▶ _EXERCISE PROMPT_: Print the records below from the first line through the line containing "unwanted sky glow", both included, word for word.

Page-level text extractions

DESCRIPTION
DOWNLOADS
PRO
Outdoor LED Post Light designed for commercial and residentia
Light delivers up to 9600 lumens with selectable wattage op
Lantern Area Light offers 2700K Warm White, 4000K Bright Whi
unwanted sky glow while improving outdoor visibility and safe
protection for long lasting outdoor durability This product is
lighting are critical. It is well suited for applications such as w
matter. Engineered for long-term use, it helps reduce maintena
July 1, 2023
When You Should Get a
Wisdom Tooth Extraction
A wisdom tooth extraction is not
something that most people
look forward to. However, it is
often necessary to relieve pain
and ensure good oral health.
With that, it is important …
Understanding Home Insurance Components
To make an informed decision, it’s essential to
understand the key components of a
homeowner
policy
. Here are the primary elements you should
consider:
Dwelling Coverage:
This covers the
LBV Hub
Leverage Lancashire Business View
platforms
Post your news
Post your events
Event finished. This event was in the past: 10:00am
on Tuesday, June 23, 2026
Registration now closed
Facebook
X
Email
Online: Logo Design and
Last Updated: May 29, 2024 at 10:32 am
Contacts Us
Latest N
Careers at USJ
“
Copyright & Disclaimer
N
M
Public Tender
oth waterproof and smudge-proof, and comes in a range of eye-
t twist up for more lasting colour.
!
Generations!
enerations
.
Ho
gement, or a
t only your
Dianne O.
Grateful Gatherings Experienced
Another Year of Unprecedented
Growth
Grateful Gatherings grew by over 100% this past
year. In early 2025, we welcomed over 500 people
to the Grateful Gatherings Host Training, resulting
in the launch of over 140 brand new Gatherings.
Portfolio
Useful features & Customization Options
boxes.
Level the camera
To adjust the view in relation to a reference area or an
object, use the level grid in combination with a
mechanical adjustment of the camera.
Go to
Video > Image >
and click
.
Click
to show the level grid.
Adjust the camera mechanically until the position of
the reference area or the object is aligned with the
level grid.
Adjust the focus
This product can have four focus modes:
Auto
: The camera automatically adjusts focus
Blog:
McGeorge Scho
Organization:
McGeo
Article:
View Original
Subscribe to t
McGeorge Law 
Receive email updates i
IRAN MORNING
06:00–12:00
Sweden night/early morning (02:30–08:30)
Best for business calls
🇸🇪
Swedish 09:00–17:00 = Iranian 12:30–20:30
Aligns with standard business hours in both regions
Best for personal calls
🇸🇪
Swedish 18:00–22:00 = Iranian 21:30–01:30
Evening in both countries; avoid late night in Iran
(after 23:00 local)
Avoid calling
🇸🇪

▶ _WRITTEN SOLUTION_:
DESCRIPTION
DOWNLOADS
PRO
Outdoor LED Post Light designed for commercial and residentia
Light delivers up to 9600 lumens with selectable wattage op
Lantern Area Light offers 2700K Warm White, 4000K Bright Whi
unwanted sky glow while improving outdoor visibility and safe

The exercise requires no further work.